ENTRIES SUPPLIED »
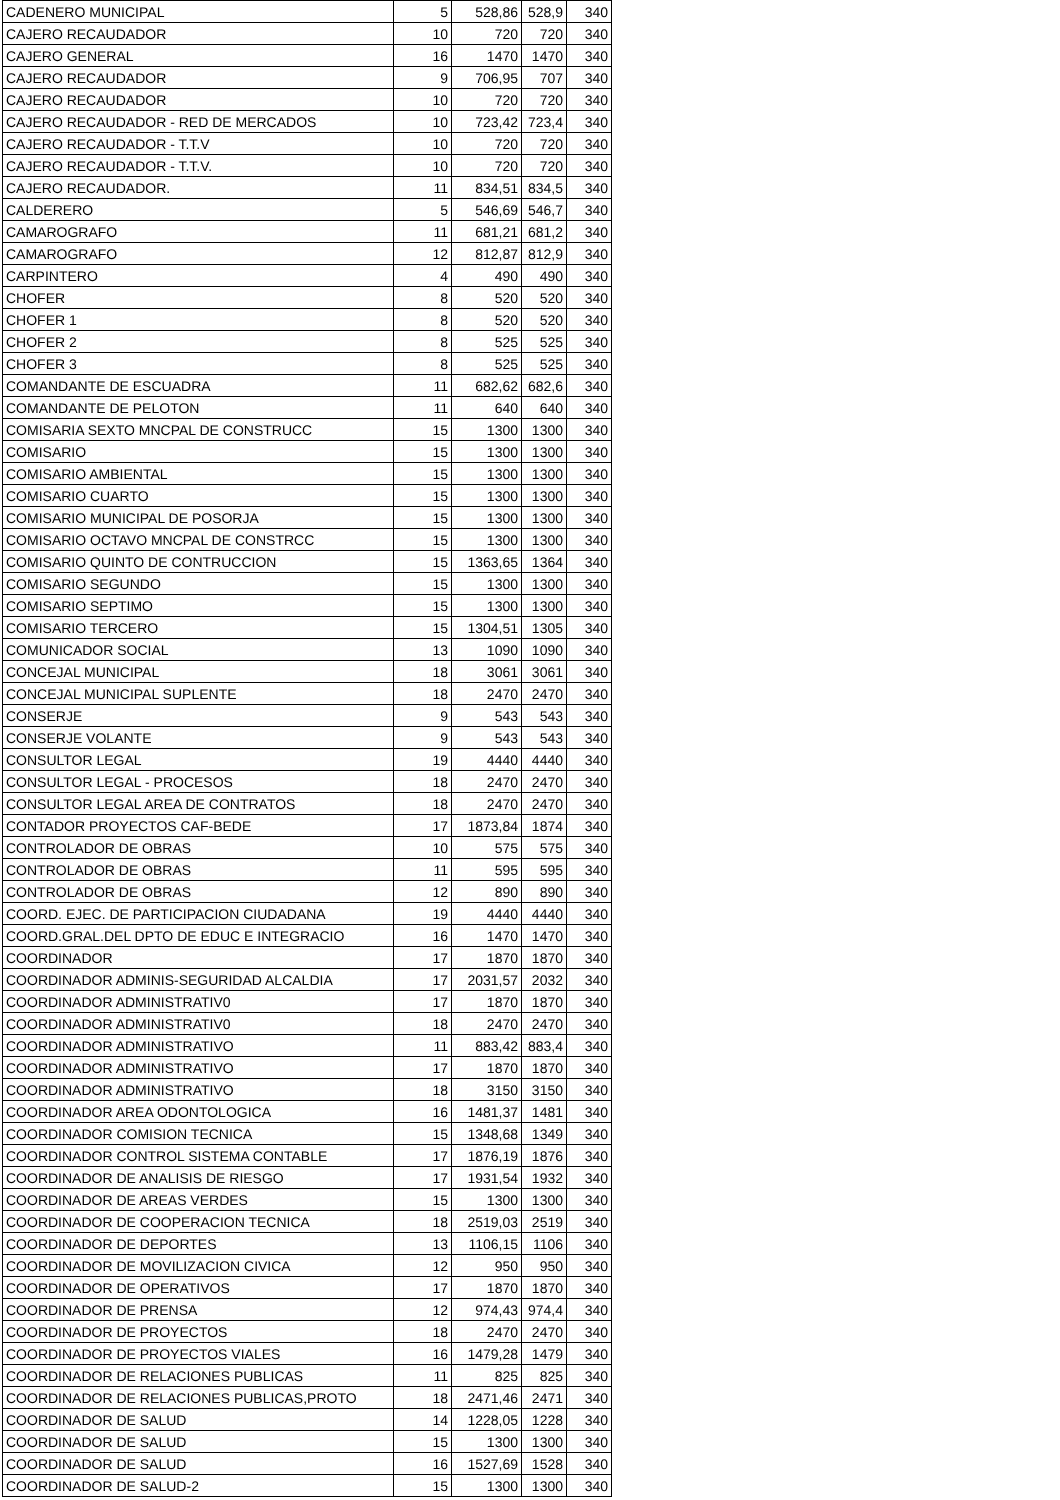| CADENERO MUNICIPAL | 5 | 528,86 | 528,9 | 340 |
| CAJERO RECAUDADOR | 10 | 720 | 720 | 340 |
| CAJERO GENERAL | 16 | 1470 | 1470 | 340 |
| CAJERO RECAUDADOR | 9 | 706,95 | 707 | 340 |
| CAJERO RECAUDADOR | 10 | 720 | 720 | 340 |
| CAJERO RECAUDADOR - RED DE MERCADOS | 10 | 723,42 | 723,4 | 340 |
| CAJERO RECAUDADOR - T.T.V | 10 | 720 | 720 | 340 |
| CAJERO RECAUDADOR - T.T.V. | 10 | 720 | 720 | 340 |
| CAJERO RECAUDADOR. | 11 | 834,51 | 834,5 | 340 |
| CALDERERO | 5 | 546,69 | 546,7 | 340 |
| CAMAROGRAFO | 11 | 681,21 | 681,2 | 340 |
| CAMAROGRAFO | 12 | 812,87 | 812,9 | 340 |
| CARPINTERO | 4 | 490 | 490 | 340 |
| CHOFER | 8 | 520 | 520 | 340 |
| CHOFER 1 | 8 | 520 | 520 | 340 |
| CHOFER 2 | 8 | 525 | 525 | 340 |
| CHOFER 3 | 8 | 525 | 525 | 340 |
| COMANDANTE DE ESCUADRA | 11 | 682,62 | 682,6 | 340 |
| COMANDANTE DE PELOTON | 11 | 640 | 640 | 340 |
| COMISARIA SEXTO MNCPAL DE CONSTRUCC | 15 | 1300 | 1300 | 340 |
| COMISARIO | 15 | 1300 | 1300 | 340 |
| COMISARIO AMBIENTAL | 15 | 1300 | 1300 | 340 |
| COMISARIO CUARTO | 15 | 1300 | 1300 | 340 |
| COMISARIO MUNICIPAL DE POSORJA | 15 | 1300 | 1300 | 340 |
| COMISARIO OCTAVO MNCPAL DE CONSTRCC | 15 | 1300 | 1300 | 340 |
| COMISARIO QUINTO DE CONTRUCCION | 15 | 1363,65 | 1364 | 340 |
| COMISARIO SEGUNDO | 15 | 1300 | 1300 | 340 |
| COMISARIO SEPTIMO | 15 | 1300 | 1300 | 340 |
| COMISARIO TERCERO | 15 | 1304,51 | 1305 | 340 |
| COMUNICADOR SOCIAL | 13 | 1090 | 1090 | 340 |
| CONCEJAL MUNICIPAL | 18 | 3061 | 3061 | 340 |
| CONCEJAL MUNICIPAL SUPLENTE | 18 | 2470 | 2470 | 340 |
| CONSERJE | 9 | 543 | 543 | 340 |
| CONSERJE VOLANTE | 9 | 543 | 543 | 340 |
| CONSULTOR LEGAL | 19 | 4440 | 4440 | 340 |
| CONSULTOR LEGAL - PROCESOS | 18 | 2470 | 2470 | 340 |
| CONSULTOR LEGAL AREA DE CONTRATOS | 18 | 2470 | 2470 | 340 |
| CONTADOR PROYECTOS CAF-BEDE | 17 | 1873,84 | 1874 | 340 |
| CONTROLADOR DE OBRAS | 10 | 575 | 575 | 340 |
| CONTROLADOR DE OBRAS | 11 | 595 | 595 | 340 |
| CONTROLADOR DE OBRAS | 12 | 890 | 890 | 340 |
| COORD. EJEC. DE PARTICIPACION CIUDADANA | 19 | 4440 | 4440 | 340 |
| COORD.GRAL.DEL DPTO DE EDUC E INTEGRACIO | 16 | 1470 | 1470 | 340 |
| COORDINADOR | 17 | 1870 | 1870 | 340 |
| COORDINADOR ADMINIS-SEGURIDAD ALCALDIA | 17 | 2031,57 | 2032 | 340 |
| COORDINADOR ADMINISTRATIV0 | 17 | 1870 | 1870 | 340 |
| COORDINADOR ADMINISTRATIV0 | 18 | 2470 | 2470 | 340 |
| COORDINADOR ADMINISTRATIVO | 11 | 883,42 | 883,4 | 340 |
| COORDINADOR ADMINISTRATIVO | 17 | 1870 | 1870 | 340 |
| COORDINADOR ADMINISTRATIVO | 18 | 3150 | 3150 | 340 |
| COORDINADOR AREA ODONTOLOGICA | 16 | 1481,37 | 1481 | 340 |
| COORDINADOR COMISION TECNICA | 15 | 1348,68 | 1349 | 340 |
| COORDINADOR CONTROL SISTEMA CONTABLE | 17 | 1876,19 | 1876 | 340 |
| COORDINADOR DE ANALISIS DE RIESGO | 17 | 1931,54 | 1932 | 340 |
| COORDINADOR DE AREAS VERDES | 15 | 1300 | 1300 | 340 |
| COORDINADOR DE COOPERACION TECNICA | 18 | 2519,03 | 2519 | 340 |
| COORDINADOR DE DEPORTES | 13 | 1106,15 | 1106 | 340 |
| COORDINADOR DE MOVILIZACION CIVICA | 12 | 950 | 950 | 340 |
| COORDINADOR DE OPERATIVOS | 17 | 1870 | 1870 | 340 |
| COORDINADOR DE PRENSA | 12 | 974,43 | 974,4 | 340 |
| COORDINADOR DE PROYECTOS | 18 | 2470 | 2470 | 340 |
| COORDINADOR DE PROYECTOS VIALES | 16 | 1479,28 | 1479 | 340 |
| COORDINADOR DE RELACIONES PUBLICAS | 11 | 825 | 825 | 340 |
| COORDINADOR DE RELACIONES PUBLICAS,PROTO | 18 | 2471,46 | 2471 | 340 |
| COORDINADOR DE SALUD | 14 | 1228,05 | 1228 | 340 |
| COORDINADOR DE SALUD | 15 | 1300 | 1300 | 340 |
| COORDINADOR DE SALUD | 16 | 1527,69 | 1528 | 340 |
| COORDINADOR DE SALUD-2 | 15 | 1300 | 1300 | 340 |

==

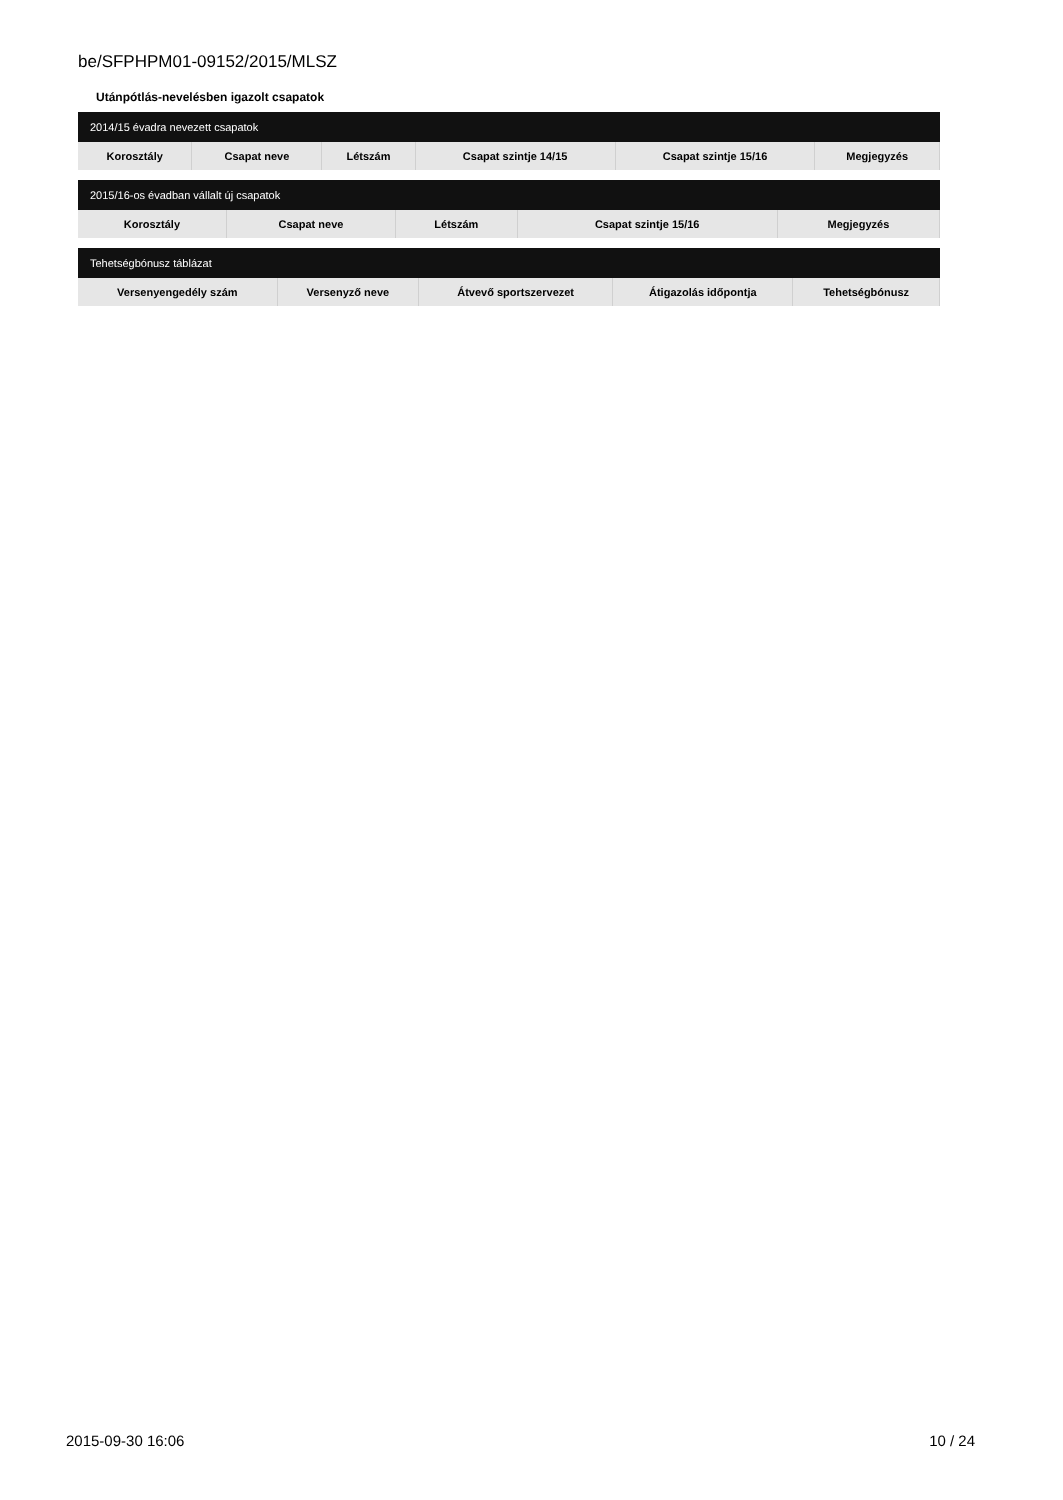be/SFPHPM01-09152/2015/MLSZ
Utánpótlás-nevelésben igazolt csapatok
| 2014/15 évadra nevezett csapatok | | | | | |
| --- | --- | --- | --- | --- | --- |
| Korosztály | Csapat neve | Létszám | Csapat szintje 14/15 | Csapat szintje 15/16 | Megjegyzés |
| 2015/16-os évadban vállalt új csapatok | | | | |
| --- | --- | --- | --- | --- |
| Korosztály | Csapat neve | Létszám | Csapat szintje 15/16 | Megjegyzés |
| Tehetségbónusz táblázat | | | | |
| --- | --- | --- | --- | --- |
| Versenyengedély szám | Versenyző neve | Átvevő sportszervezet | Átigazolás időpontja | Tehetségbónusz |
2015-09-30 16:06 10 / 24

---

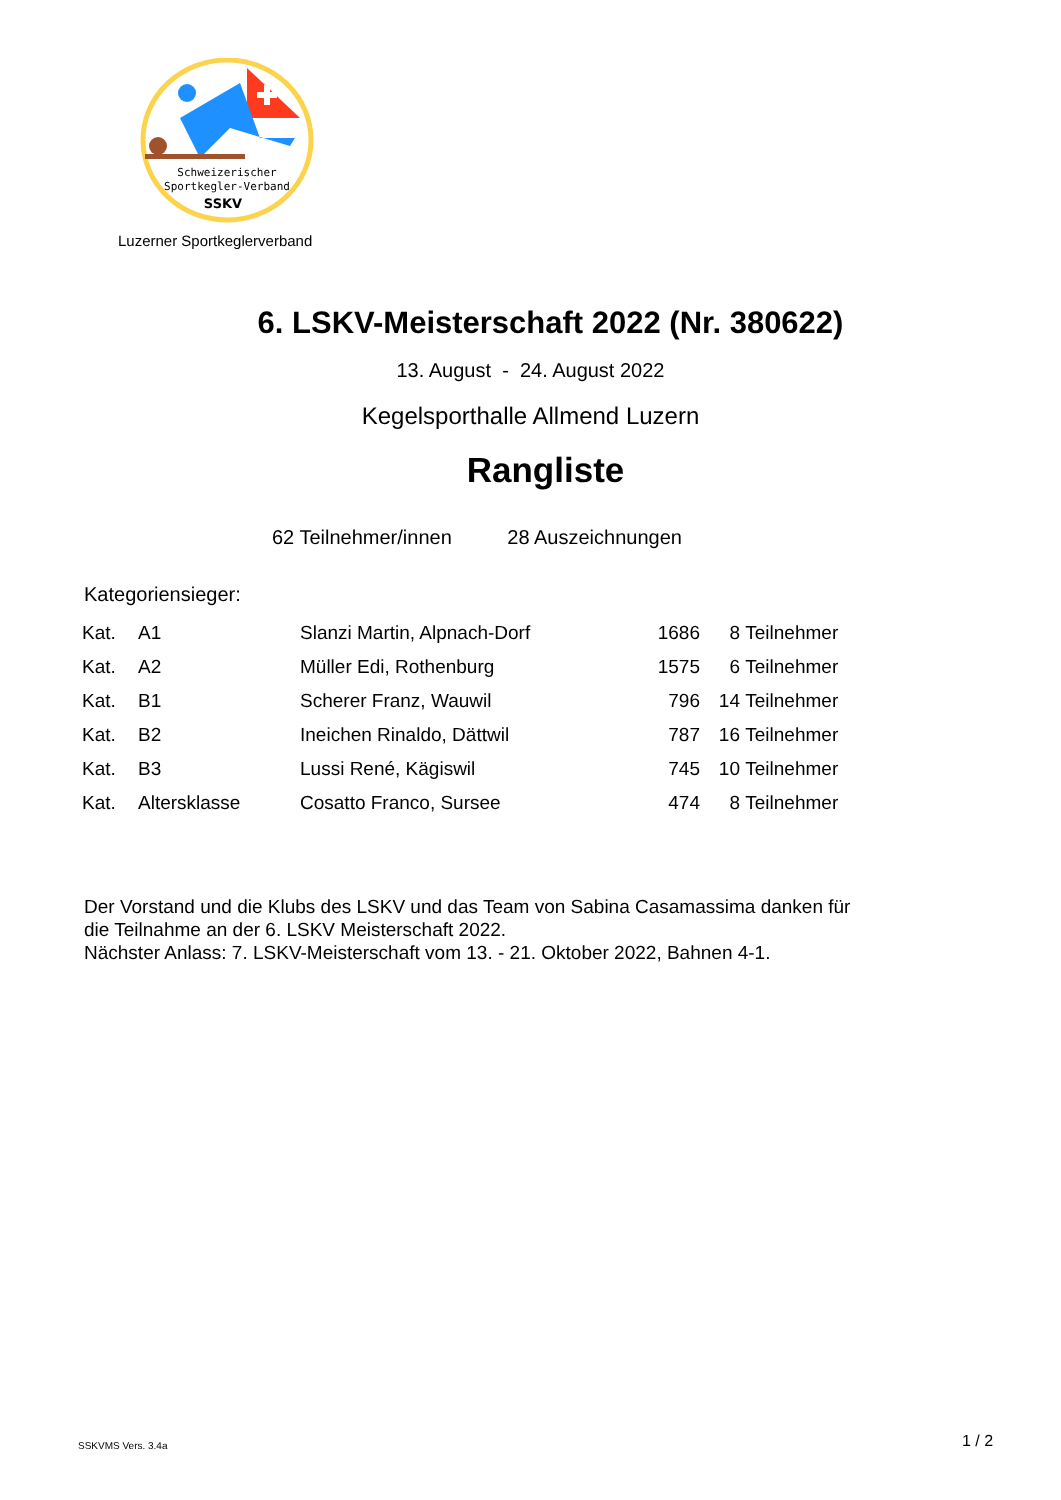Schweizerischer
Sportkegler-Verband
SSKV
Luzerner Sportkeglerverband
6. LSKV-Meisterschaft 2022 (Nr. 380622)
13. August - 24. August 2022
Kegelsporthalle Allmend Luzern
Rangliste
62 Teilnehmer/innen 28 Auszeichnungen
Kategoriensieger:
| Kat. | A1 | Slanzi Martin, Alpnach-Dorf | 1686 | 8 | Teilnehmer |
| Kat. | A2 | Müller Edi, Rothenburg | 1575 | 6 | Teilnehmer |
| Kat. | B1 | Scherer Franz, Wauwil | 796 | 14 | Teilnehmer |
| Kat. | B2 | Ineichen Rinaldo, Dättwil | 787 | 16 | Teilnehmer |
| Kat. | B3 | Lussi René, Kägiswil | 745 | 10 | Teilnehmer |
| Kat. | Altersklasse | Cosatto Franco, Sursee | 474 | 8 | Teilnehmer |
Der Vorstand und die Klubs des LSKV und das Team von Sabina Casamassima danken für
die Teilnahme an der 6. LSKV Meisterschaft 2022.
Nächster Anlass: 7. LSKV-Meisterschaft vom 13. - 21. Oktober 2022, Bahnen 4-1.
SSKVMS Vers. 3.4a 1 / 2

AIM OF THE EXERCISE »
Only the lines above starting with the one with "950 | 340 |" and going through the one with "825 | 340 |" are to be copied, word for word and with both ends kept.

REPLY TO THE TASK »
| COORDINADOR DE MOVILIZACION CIVICA | 12 | 950 | 950 | 340 |
| COORDINADOR DE OPERATIVOS | 17 | 1870 | 1870 | 340 |
| COORDINADOR DE PRENSA | 12 | 974,43 | 974,4 | 340 |
| COORDINADOR DE PROYECTOS | 18 | 2470 | 2470 | 340 |
| COORDINADOR DE PROYECTOS VIALES | 16 | 1479,28 | 1479 | 340 |
| COORDINADOR DE RELACIONES PUBLICAS | 11 | 825 | 825 | 340 |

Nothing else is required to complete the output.